Some nevertheless added that the eco-schemes should be exempt from the proposed capping measure (Czechia, Germany, Greece, Slovakia and Slovenia).

Nearly all of the Ministers also agreed to reserve at least 30% of the Rural Development budget (Pillar 2) for voluntary agri-environment-climate measures (AECMs) under Pillar 2, which would reward more “dark green” multi-annual actions such as the conversion to organic farming.

Only Estonia’s Rural Affairs Minister Tarmo Tamm said that “15% of the funds is enough”, while the Netherland’s Carola Schouten advocated for an ever higher allocation than 30%.

Some member states also asked for these calculations for the 30% share to include the support for Areas of Natural Constraints (ANCs).

Furthermore, a number of delegations – Cyprus, Czechia, France, Hungary Ireland, Lithuania, Poland, Portugal, Slovakia – stressed that the higher level of climate and environmental ambitions must be reflected in an adequate budget for the post-2020 CAP, with Polish Minister Krzysztof Ardanowski remarking that “farmers cannot do more with less money."

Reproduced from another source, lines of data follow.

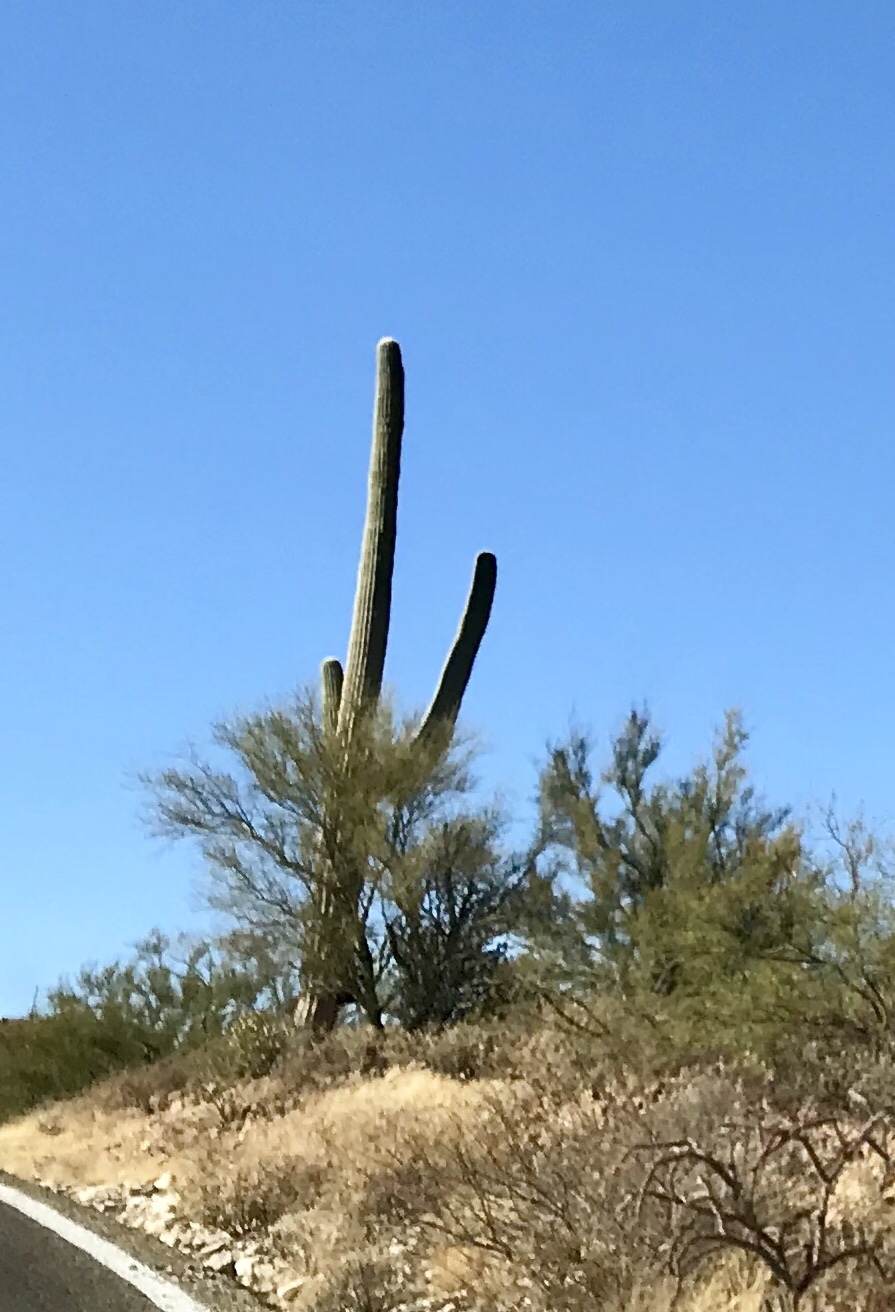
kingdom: Plantae
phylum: Tracheophyta
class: Magnoliopsida
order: Caryophyllales
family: Cactaceae
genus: Carnegiea
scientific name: Carnegiea gigantea
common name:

“Best hope for the future of our planet”

Speaking to ministers at the start of the Council, EU Agriculture Commissioner Phil Hogan had called the agri-environmental framework the “cornerstone of the European Commission’s future CAP proposal.”

Referring to the Paris Climate Agreement and the UN’s Sustainable Development Goals (SDGs), the farming chief declared: “In my view, the need for aiming higher has never been more urgent.”

The Irishman stressed again that the new plans would be a “game-changer” in terms of increasing the policy’s ambition on climate and environment measures.

“I believe our proposals for the future CAP and Horizon Europe represent the best hope for the future of our planet,” he reiterated. “They acknowledge that the environmental and climate challenges remain significant and see farmers and rural communities as being part of the solution rather than part of the problem."

The Commissioner also warned that he needs “a clear signal from the Ministers that this will be at the heart of the CAP”, otherwise it would be difficult to justify an adequate budget for the post-2020 CAP in the ongoing negotiations on the next Multi-annual Financial Framework (MFF).

Hogan already defended his blueprint for the new “green architecture” at the meeting of the AGRIFISH Council on January 28, in an attempt to ease mounting opposition against his plans for a more ambitious agri-environmental framework.

At a previous Council meeting in July last year, eight national ministers started to push the EU executive to lower the CAP’s common environmental requirements and give member states more freedom to adopt their own tailor-made measures.